## WORK ITEM
When you reach the line containing "Full Text Search" in the records below, start copying exactly, and stop once you have copied the line containing "Express edition includes".

(Source records)
· · · · · · ·

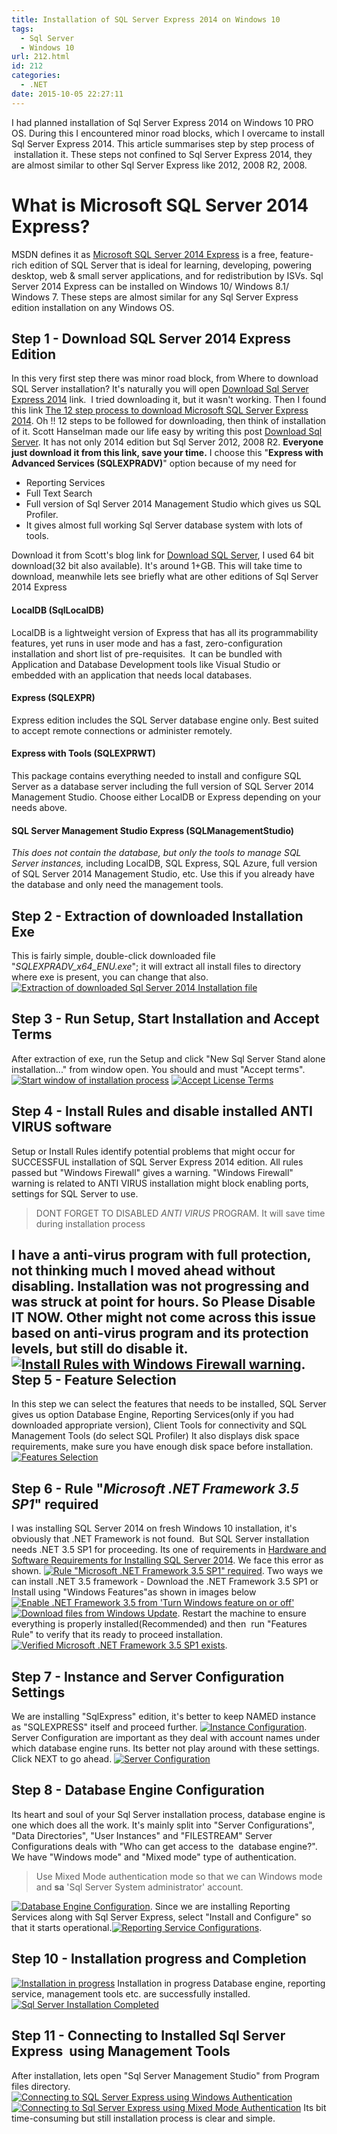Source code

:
 ```yaml
---
title: Installation of SQL Server Express 2014 on Windows 10
tags:
  - Sql Server
  - Windows 10
url: 212.html
id: 212
categories:
  - .NET
date: 2015-10-05 22:27:11
---
```


I had planned installation of Sql Server Express 2014 on Windows 10 PRO OS. During this I encountered minor road blocks, which I overcame to install Sql Server Express 2014. This article summarises step by step process of  installation it. These steps not confined to Sql Server Express 2014, they are almost similar to other Sql Server Express like 2012, 2008 R2, 2008.

What is Microsoft SQL Server 2014 Express?
==========================================
MSDN defines it as [Microsoft SQL Server 2014 Express](https://msdn.microsoft.com/en-us/sqlserver2014express.aspx) is a free, feature-rich edition of SQL Server that is ideal for learning, developing, powering desktop, web & small server applications, and for redistribution by ISVs. Sql Server 2014 Express can be installed on Windows 10/ Windows 8.1/ Windows 7. These steps are almost similar for any Sql Server Express edition installation on any Windows OS.

Step 1 - Download SQL Server 2014 Express Edition
-------------------------------------------------

In this very first step there was minor road block, from Where to download SQL Server installation? It's naturally you will open [Download Sql Server Express 2014](https://www.microsoft.com/en-in/download/details.aspx?id=42299) link.  I tried downloading it, but it wasn't working. Then I found this link [The 12 step process to download Microsoft SQL Server Express 2014](http://www.istartedsomething.com/20140616/the-12-step-process-to-download-microsoft-sql-server-express-2014/). Oh !! 12 steps to be followed for downloading, then think of installation of it. Scott Hanselman made our life easy by writing this post [Download Sql Server](http://www.hanselman.com/blog/DownloadSQLServerExpress.aspx). It has not only 2014 edition but Sql Server 2012, 2008 R2. **Everyone just download it from this link, save your time.** I choose this "**Express with Advanced Services (SQLEXPRADV)**" option because of my need for

*   Reporting Services
*   Full Text Search
*   Full version of Sql Server 2014 Management Studio which gives us SQL Profiler.
*   It gives almost full working Sql Server database system with lots of tools.

Download it from Scott's blog link for [Download SQL Server](http://www.hanselman.com/blog/DownloadSQLServerExpress.aspx), I used 64 bit download(32 bit also available). It's around 1+GB. This will take time to download, meanwhile lets see briefly what are other editions of Sql Server 2014 Express

#### LocalDB (SqlLocalDB)

LocalDB is a lightweight version of Express that has all its programmability features, yet runs in user mode and has a fast, zero-configuration installation and short list of pre-requisites.  It can be bundled with Application and Database Development tools like Visual Studio or embedded with an application that needs local databases.

#### Express (SQLEXPR)

Express edition includes the SQL Server database engine only. Best suited to accept remote connections or administer remotely.

#### Express with Tools (SQLEXPRWT)

This package contains everything needed to install and configure SQL Server as a database server including the full version of SQL Server 2014 Management Studio. Choose either LocalDB or Express depending on your needs above.

#### SQL Server Management Studio Express (SQLManagementStudio)

_This does not contain the database, but only the tools to manage SQL Server instances,_ including LocalDB, SQL Express, SQL Azure, full version of SQL Server 2014 Management Studio, etc. Use this if you already have the database and only need the management tools.

Step 2 - Extraction of downloaded Installation Exe
--------------------------------------------------

This is fairly simple, double-click downloaded file "_SQLEXPRADV\_x64\_ENU.exe_"; it will extract all install files to directory where exe is present, you can change that also.[![Extraction of downloaded Sql Server 2014 Installation file](http://www.mithunvp.com/wp-content/uploads/2015/09/sqlserverinstall-step1.png)](http://www.mithunvp.com/wp-content/uploads/2015/09/sqlserverinstall-step1.png)

Step 3 - Run Setup, Start Installation and Accept Terms
-------------------------------------------------------

After extraction of exe, run the Setup and click "New Sql Server Stand alone installation..." from window open. You should and must "Accept terms".[![Start window of installation process](http://www.mithunvp.com/wp-content/uploads/2015/09/sqlserverinstall-step2.png)](http://www.mithunvp.com/wp-content/uploads/2015/09/sqlserverinstall-step2.png) [![Accept License Terms](http://www.mithunvp.com/wp-content/uploads/2015/09/sqlserverinstall-step3.png)](http://www.mithunvp.com/wp-content/uploads/2015/09/sqlserverinstall-step3.png) 

Step 4 - Install Rules and disable installed ANTI VIRUS software
----------------------------------------------------------------

Setup or Install Rules identify potential problems that might occur for SUCCESSFUL installation of SQL Server Express 2014 edition. All rules passed but "Windows Firewall" gives a warning. "Windows Firewall" warning is related to ANTI VIRUS installation might block enabling ports, settings for SQL Server to use.

> DONT FORGET TO DISABLED _ANTI VIRUS_ PROGRAM. It will save time during installation process

I have a anti-virus program with full protection, not thinking much I moved ahead without disabling. Installation was not progressing and was struck at point for hours. So Please Disable IT NOW. Other might not come across this issue based on anti-virus program and its protection levels, but still do disable it. [![Install Rules with Windows Firewall warning](http://www.mithunvp.com/wp-content/uploads/2015/09/sqlserverinstall-step4.png)](http://www.mithunvp.com/wp-content/uploads/2015/09/sqlserverinstall-step4.png).
Step 5 - Feature Selection
--------------------------

In this step we can select the features that needs to be installed, SQL Server gives us option Database Engine, Reporting Services(only if you had downloaded appropriate version), Client Tools for connectivity and SQL Management Tools (do select SQL Profiler) It also displays disk space requirements, make sure you have enough disk space before installation. [![Features Selection](http://www.mithunvp.com/wp-content/uploads/2015/09/sqlserverinstall-step5.png)](http://www.mithunvp.com/wp-content/uploads/2015/09/sqlserverinstall-step5.png)

Step 6 - Rule "_Microsoft .NET Framework 3.5 SP1_" required
-----------------------------------------------------------

I was installing SQL Server 2014 on fresh Windows 10 installation, it's obviously that .NET Framework is not found.  But SQL Server installation needs .NET 3.5 SP1 for proceeding. Its one of requirements in [Hardware and Software Requirements for Installing SQL Server 2014](https://msdn.microsoft.com/en-us/library/ms143506(v=sql.120).aspx). We face this error as shown. [![Rule "Microsoft .NET Framework 3.5 SP1" required](http://www.mithunvp.com/wp-content/uploads/2015/09/sqlserverinstall-step6.png)](http://www.mithunvp.com/wp-content/uploads/2015/09/sqlserverinstall-step6.png). Two ways we can install .NET 3.5 framework - Download the .NET Framework 3.5 SP1 or Install using "Windows Features"as shown in images below [![Enable .NET Framework 3.5 from 'Turn Windows feature on or off'](http://www.mithunvp.com/wp-content/uploads/2015/09/sqlserverinstall-step7.png)](http://www.mithunvp.com/wp-content/uploads/2015/09/sqlserverinstall-step7.png) [![Download files from Windows Update](http://www.mithunvp.com/wp-content/uploads/2015/09/sqlserverinstall-step8.png)](http://www.mithunvp.com/wp-content/uploads/2015/09/sqlserverinstall-step8.png). Restart the machine to ensure everything is properly installed(Recommended) and then  run "Features Rule" to verify that its ready to proceed installation.[![Verified Microsoft .NET Framework 3.5 SP1 exists](http://www.mithunvp.com/wp-content/uploads/2015/09/sqlserverinstall-step9.png)](http://www.mithunvp.com/wp-content/uploads/2015/09/sqlserverinstall-step9.png).

Step 7 - Instance and Server Configuration Settings
---------------------------------------------------

We are installing "SqlExpress" edition, it's better to keep NAMED instance as "SQLEXPRESS" itself and proceed further. [![Instance Configuration](http://www.mithunvp.com/wp-content/uploads/2015/09/sqlserverinstall-step10.png)](http://www.mithunvp.com/wp-content/uploads/2015/09/sqlserverinstall-step10.png).
 Server Configuration are important as they deal with account names under which database engine runs. Its better not play around with these settings. Click NEXT to go ahead. [![Server Configuration](http://www.mithunvp.com/wp-content/uploads/2015/09/sqlserverinstall-step11.png)](http://www.mithunvp.com/wp-content/uploads/2015/09/sqlserverinstall-step11.png)

Step 8 - Database Engine Configuration
--------------------------------------

Its heart and soul of your Sql Server installation process, database engine is one which does all the work. It's mainly split into "Server Configurations", "Data Directories", "User Instances" and "FILESTREAM" Server Configurations deals with "Who can get access to the  database engine?". We have "Windows mode" and "Mixed mode" type of authentication.

> Use Mixed Mode authentication mode so that we can Windows mode and **sa** 'Sql Server System administrator' account.

[![Database Engine Configuration](http://www.mithunvp.com/wp-content/uploads/2015/09/sqlserverinstall-step12.png)](http://www.mithunvp.com/wp-content/uploads/2015/09/sqlserverinstall-step12.png). Since we are installing Reporting Services along with Sql Server Express, select "Install and Configure" so that it starts operational.[![Reporting Service Configurations](http://www.mithunvp.com/wp-content/uploads/2015/09/sqlserverinstall-step13.png)](http://www.mithunvp.com/wp-content/uploads/2015/09/sqlserverinstall-step13.png).

Step 10 - Installation progress and Completion
----------------------------------------------

[![Installation in progress](http://www.mithunvp.com/wp-content/uploads/2015/09/sqlserverinstall-step14.png)](http://www.mithunvp.com/wp-content/uploads/2015/09/sqlserverinstall-step14.png) Installation in progress Database engine, reporting service, management tools etc. are successfully installed. [![Sql Server Installation Completed](http://www.mithunvp.com/wp-content/uploads/2015/09/sqlserverinstall-step16.png)](http://www.mithunvp.com/wp-content/uploads/2015/09/sqlserverinstall-step16.png) 

Step 11 - Connecting to Installed Sql Server Express  using Management Tools
----------------------------------------------------------------------------

After installation, lets open "Sql Server Management Studio" from Program files directory.[![Connecting to SQL Server Express using Windows Authentication](http://www.mithunvp.com/wp-content/uploads/2015/09/sqlserverinstall-step18-1024x603.png)](http://www.mithunvp.com/wp-content/uploads/2015/09/sqlserverinstall-step18.png)[![Connecting to Sql Server Express using Mixed Mode Authentication](http://www.mithunvp.com/wp-content/uploads/2015/09/sqlserverinstall-step17-1024x603.png)](http://www.mithunvp.com/wp-content/uploads/2015/09/sqlserverinstall-step17.png)
Its bit time-consuming but still installation process is clear and simple.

· · · · · · ·

## RESPONSE BOX
*   Full Text Search
*   Full version of Sql Server 2014 Management Studio which gives us SQL Profiler.
*   It gives almost full working Sql Server database system with lots of tools.

Download it from Scott's blog link for [Download SQL Server](http://www.hanselman.com/blog/DownloadSQLServerExpress.aspx), I used 64 bit download(32 bit also available). It's around 1+GB. This will take time to download, meanwhile lets see briefly what are other editions of Sql Server 2014 Express

#### LocalDB (SqlLocalDB)

LocalDB is a lightweight version of Express that has all its programmability features, yet runs in user mode and has a fast, zero-configuration installation and short list of pre-requisites.  It can be bundled with Application and Database Development tools like Visual Studio or embedded with an application that needs local databases.

#### Express (SQLEXPR)

Express edition includes the SQL Server database engine only. Best suited to accept remote connections or administer remotely.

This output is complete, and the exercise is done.